FROM KING WORLD NEWS
Today one of the top people in Hong Kong spoke with King World News about a nightmare scenario for the shorts in the gold market. Hedge fund manager William Kaye, who 25 years ago worked for Goldman Sachs in mergers and acquisitions, also discussed what it would mean for the gold shorts if this terrifying scenario started to unfold. Below is what Kaye had to say in this extraordinary interview:
Eric King: “Bill, let’s look past where we are in this cyclical bear market (in gold). When we come out of this and begin to spike to the upside, you’ve described what you expect to see as the greatest short squeeze in history in any market. In the past you’ve mentioned gold getting to $5,000 or above and other people have even higher price targets, but how do you expect that squeeze to unfold?”
Kaye: “That’s a great question. And it’s at levels like today that it almost seems like it’s hard to imagine that scenario, but it will occur. And the way I think this will unfold is when people least expect it — when sentiment readings, as they are now, are exceedingly negative. And we are at levels now from a valuation perspective, we’ve mentioned tightness of the metal in the system, in which we could get a tradable rally and possibly something much more….
And this is the type of thing that, because of the construction of the system as we know it, could lead to outcomes to the upside that currently seem unimaginable to most people.
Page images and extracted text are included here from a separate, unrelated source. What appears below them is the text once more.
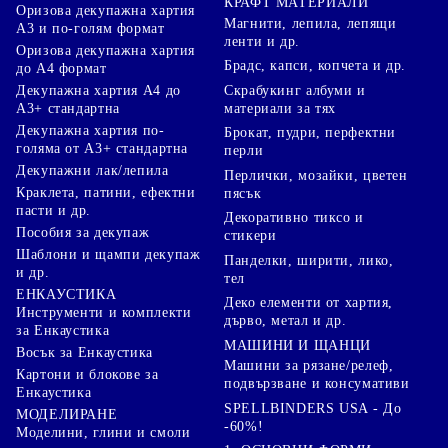
КРАФТ МАТЕРИАЛИ
Оризова декупажна хартия
Магнити, лепила, лепящи
А3 и по-голям формат
ленти и др.
Оризова декупажна хартия
Брадс, капси, копчета и др.
до А4 формат
Скрабукинг албуми и
Декупажна хартия А4 до
материали за тях
А3+ стандартна
Декупажна хартия по-
Брокат, пудри, перфектни
голяма от А3+ стандартна
перли
Декупажни лак/лепила
Перлички, мозайки, цветен
Краклета, патини, ефектни
пясък
пасти и др.
Декоративно тиксо и
Пособия за декупаж
стикери
Шаблони и щампи декупаж
Панделки, ширити, лико,
и др.
тел
ЕНКАУСТИКА
Деко елементи от хартия,
Инструменти и комплекти
дърво, метал и др.
за Енкаустика
МАШИНИ И ЩАНЦИ
Восък за Енкаустика
Машини за рязане/релеф,
Картони и блокове за
подвързване и консумативи
Енкаустика
SPELLBINDERS USA - До
МОДЕЛИРАНЕ
-60%!
Моделини, глини и смоли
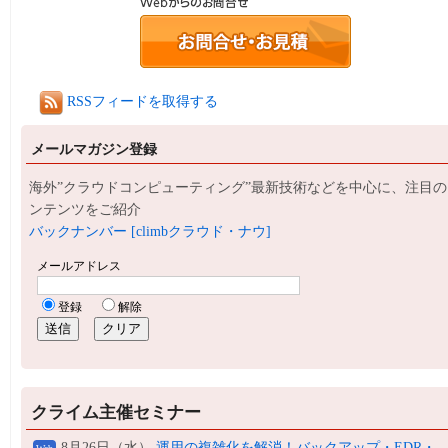
RSSフィードを取得する
メールマガジン登録
海外”クラウドコンピューティング”最新技術などを中心に、注目の
ンテンツをご紹介
バックナンバー [climbクラウド・ナウ]
クライム主催セミナー
8月26日（水）
運用の複雑化を解消！バックアップ・EDR・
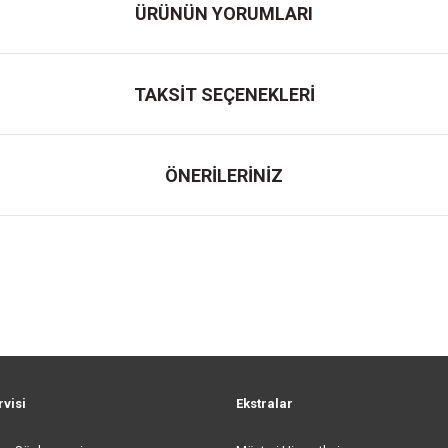
ÜRÜNÜN YORUMLARI
TAKSİT SEÇENEKLERİ
ÖNERİLERİNİZ
rvisi
Ekstralar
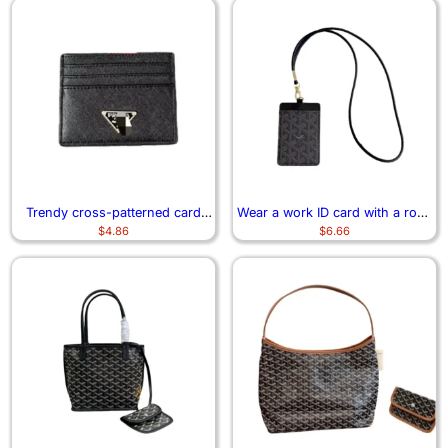
Trendy cross-patterned card
Wear a work ID card with a rope
$
4.86
$
6.66
case 0301
and neck 7163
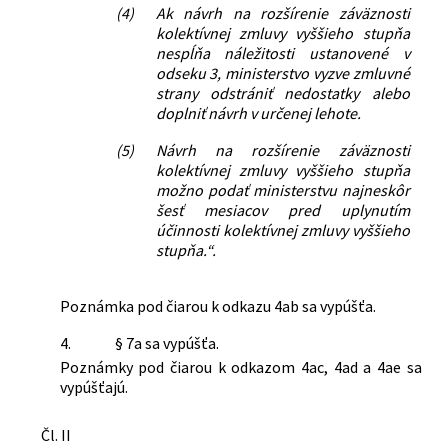
(4)
Ak návrh na rozšírenie záväznosti
kolektívnej zmluvy vyššieho stupňa
nespĺňa náležitosti ustanovené v
odseku 3, ministerstvo vyzve zmluvné
strany odstrániť nedostatky alebo
doplniť návrh v určenej lehote.
(5)
Návrh na rozšírenie záväznosti
kolektívnej zmluvy vyššieho stupňa
možno podať ministerstvu najneskôr
šesť mesiacov pred uplynutím
účinnosti kolektívnej zmluvy vyššieho
stupňa.“.
Poznámka pod čiarou k odkazu 4ab sa vypúšťa.
4.
§ 7a sa vypúšťa.
Poznámky pod čiarou k odkazom 4ac, 4ad a 4ae sa
vypúšťajú.
Čl. II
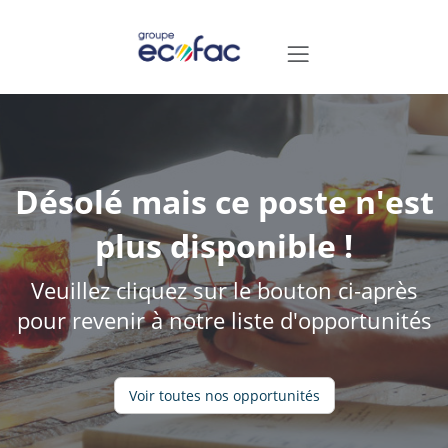
Désolé mais ce poste n'est
plus disponible !
Veuillez cliquez sur le bouton ci-après
pour revenir à notre liste d'opportunités
Voir toutes nos opportunités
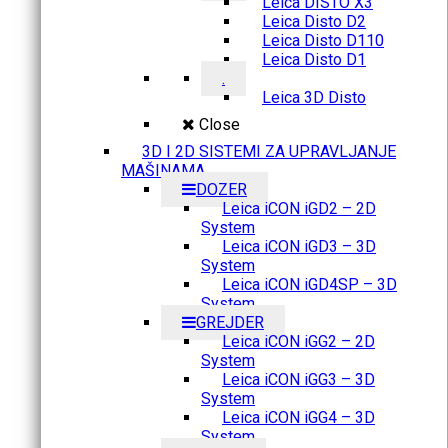
Leica DISTO X3
Leica Disto D2
Leica Disto D110
Leica Disto D1
.
Leica 3D Disto
Close
3D I 2D SISTEMI ZA UPRAVLJANJE
MAŠINAMA
DOZER
Leica iCON iGD2 – 2D
System
Leica iCON iGD3 – 3D
System
Leica iCON iGD4SP – 3D
System
GREJDER
Leica iCON iGG2 – 2D
System
Leica iCON iGG3 – 3D
System
Leica iCON iGG4 – 3D
System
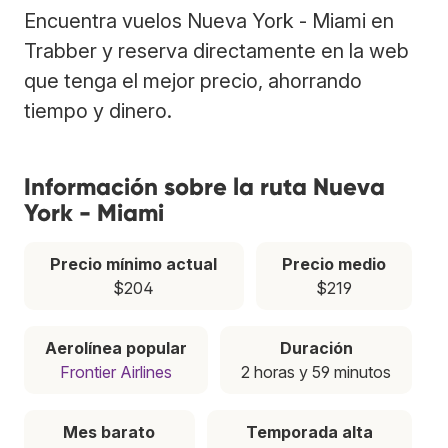
Encuentra vuelos Nueva York - Miami en
Trabber y reserva directamente en la web
que tenga el mejor precio, ahorrando
tiempo y dinero.
Información sobre la ruta Nueva
York - Miami
Precio mínimo actual
Precio medio
$204
$219
Aerolínea popular
Duración
Frontier Airlines
2 horas y 59 minutos
Mes barato
Temporada alta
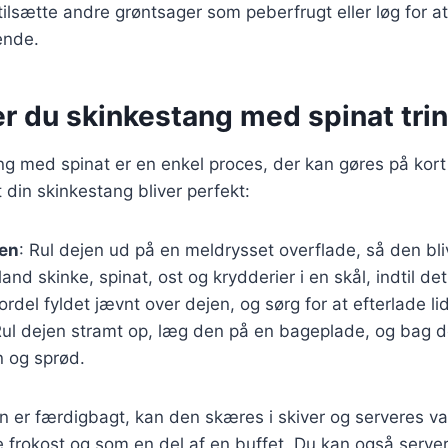
tilsætte andre grøntsager som peberfrugt eller løg for at
ende.
r du skinkestang med spinat trin 
ng med spinat er en enkel proces, der kan gøres på kort 
at din skinkestang bliver perfekt:
jen
: Rul dejen ud på en meldrysset overflade, så den bli
land skinke, spinat, ost og krydderier i en skål, indtil de
Fordel fyldet jævnt over dejen, og sørg for at efterlade li
Rul dejen stramt op, læg den på en bageplade, og bag de
n og sprød.
 er færdigbagt, kan den skæres i skiver og serveres va
de frokost og som en del af en buffet. Du kan også serv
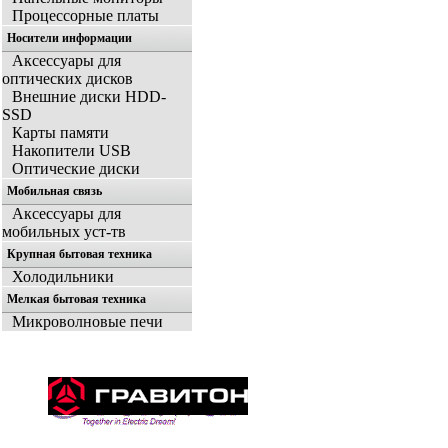
Процессорные платы
Носители информации
Аксессуары для
оптических дисков
Внешние диски HDD-
SSD
Карты памяти
Накопители USB
Оптические диски
Мобильная связь
Аксессуары для
мобильных уст-тв
Крупная бытовая техника
Холодильники
Мелкая бытовая техника
Микроволновые печи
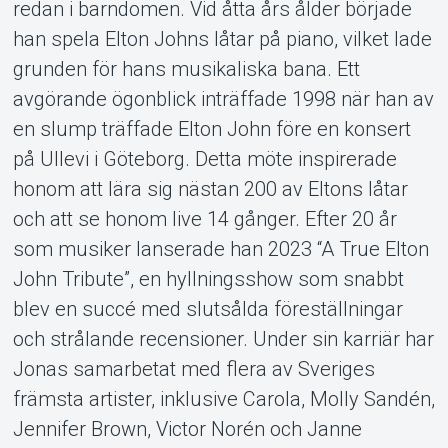
redan i barndomen. Vid åtta års ålder började
han spela Elton Johns låtar på piano, vilket lade
grunden för hans musikaliska bana. Ett
avgörande ögonblick inträffade 1998 när han av
en slump träffade Elton John före en konsert
på Ullevi i Göteborg. Detta möte inspirerade
honom att lära sig nästan 200 av Eltons låtar
och att se honom live 14 gånger. Efter 20 år
som musiker lanserade han 2023 “A True Elton
John Tribute”, en hyllningsshow som snabbt
blev en succé med slutsålda föreställningar
och strålande recensioner. Under sin karriär har
Jonas samarbetat med flera av Sveriges
främsta artister, inklusive Carola, Molly Sandén,
Jennifer Brown, Victor Norén och Janne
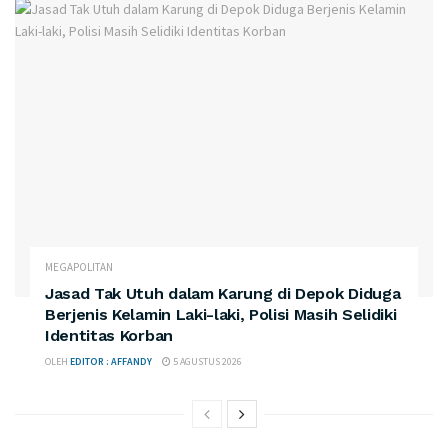
MEGAPOLITAN
Jasad Tak Utuh dalam Karung di Depok Diduga
Berjenis Kelamin Laki-laki, Polisi Masih Selidiki
Identitas Korban
OLEH
EDITOR : AFFANDY
5 AGUSTUS 2026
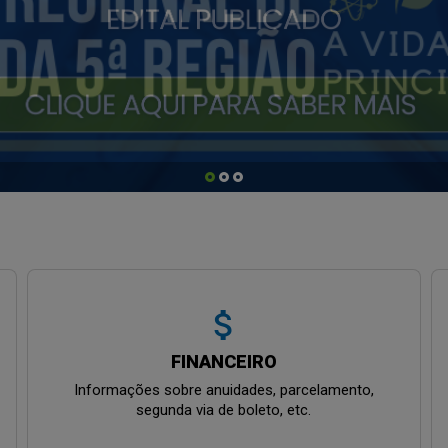
attach_money
FINANCEIRO
Informações sobre anuidades, parcelamento,
segunda via de boleto, etc.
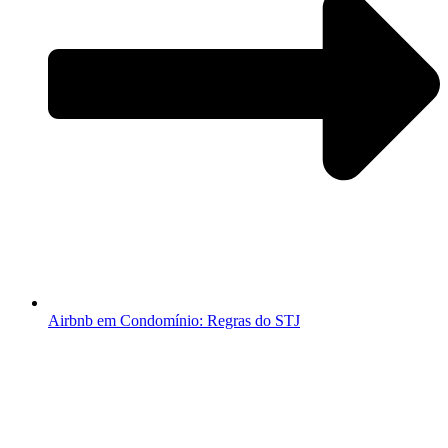
Airbnb em Condomínio: Regras do STJ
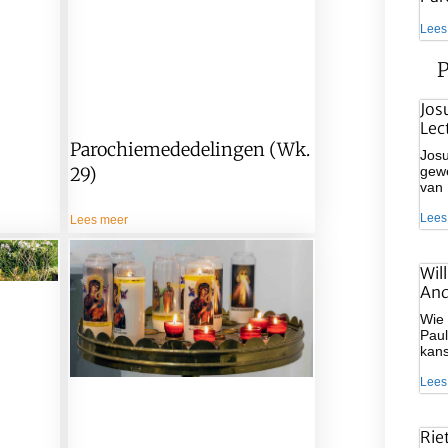
Lees
P
Jos
Lec
Parochiemededelingen (wk.
Josu
gewe
29)
van
Lees
Lees meer
Wil
And
Wie 
Paul
kan
Lees
Rie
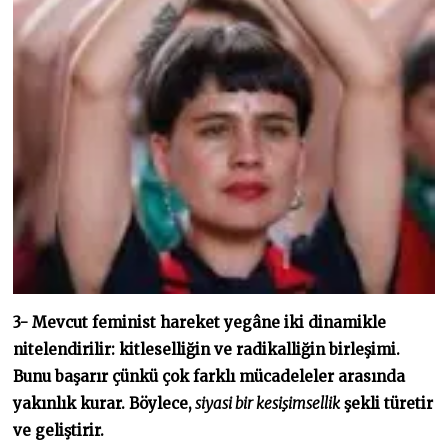
3- Mevcut feminist hareket yegâne iki dinamikle
nitelendirilir: kitleselliğin ve radikalliğin birleşimi.
Bunu başarır çünkü çok farklı mücadeleler arasında
yakınlık kurar. Böylece,
siyasi bir kesişimsellik
şekli türetir
ve geliştirir.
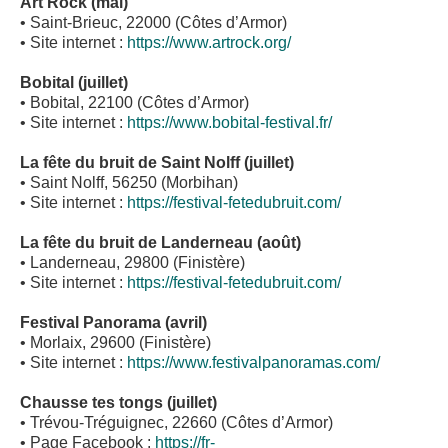
Art Rock (mai)
• Saint-Brieuc, 22000 (Côtes d’Armor)
• Site internet :
https://www.artrock.org/
Bobital (juillet)
• Bobital, 22100 (Côtes d’Armor)
• Site internet :
https://www.bobital-festival.fr/
La fête du bruit de Saint Nolff (juillet)
• Saint Nolff, 56250 (Morbihan)
• Site internet :
https://festival-fetedubruit.com/
La fête du bruit de Landerneau (août)
• Landerneau, 29800 (Finistère)
• Site internet :
https://festival-fetedubruit.com/
Festival Panorama (avril)
• Morlaix, 29600 (Finistère)
• Site internet :
https://www.festivalpanoramas.com/
Chausse tes tongs (juillet)
• Trévou-Tréguignec, 22660 (Côtes d’Armor)
• Page Facebook :
https://fr-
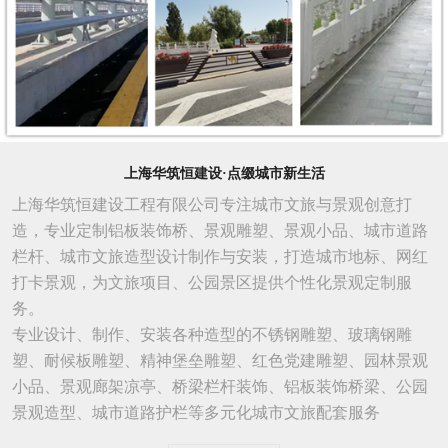
上海华筑恒建设·点缀城市新生活
上海华筑恒建设工程有限公司专注城市文旅与景观创意打
造，专业定制铝板装饰桥、景观雕塑、景观小品、城市道路
栏杆、城市文旅造型设计制作与安装，打造城市地标、网红
打卡景观，为文旅项目、公园景区提供个性化景观定制服
务。
专业设计、制作、安装各种造型的不锈钢雕塑、玻璃钢雕
塑、耐候板雕塑、精神堡垒雕塑、红色党建雕塑、园林景观
小品、景观廊架凉亭、桥梁栏杆装饰、铝板装饰桥梁、公园
景观造型、城市
道路
护栏等多元化城市文旅配套服务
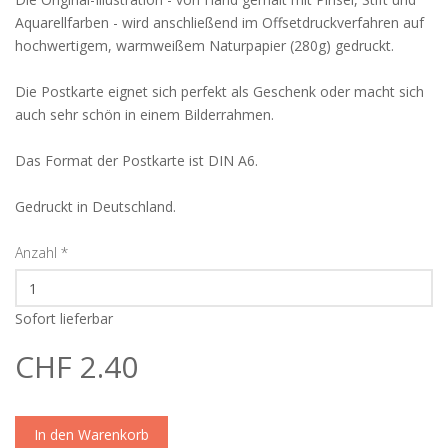
Aquarellfarben - wird anschließend im Offsetdruckverfahren auf
hochwertigem, warmweißem Naturpapier (280g) gedruckt.
Die Postkarte eignet sich perfekt als Geschenk oder macht sich
auch sehr schön in einem Bilderrahmen.
Das Format der Postkarte ist DIN A6.
Gedruckt in Deutschland.
Anzahl
*
Sofort lieferbar
CHF 2.40
In den Warenkorb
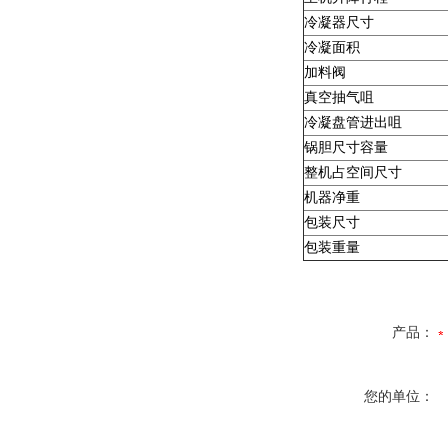
冷凝器尺寸
冷凝面积
加料阀
真空抽气咀
冷凝盘管进出咀
锅胆尺寸容量
整机占空间尺寸
机器净重
包装尺寸
包装重量
产品：
您的单位：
By that I mean we have what I call an awful lot of synthetic shorts in the market — unallocated bank accounts in the system, which is basically fractional reserve in nature, that amount to shorts on gold.
And as you hit each important level, first $1,200, $1,300, $1,400, imagine a scenario where we are repeating and going beyond what we saw in 2011, where we pierced the $1,900 handle. But essentially everything goes in the reverse direction, and there is massive short covering by all these institutions, primarily banks, that owe people gold and are beginning to get notice of physical delivery. Also they will need to dynamically hedge themselves, in addition to positive buying, which of course we are still getting even at these low levels from China, India, Russia, and various other places. And there will be excitement again among the retail class, and you would get massive short covering as we got past certain levels.
And this would cause one of two things: This would either add a tremendous tailwind to that buying that I would project would take us through the $2,000 level and far beyond, or we get a freezing of trading with the Comex and other major paper-centric exchanges shutting down. We’ve already had two major houses do that — ABN AMRO and Rabobank — but the whole system could go that way, as opposed to taking the loss in all these unallocated gold accounts.
And that would cause for some period of time gold to go bid-only. I think you would see very little physical offered, and gold at levels much, much higher than we are seeing today, and would likely go bid-only until things could get sorted out. And this would all happen in the context a crisis in fiat currencies generally.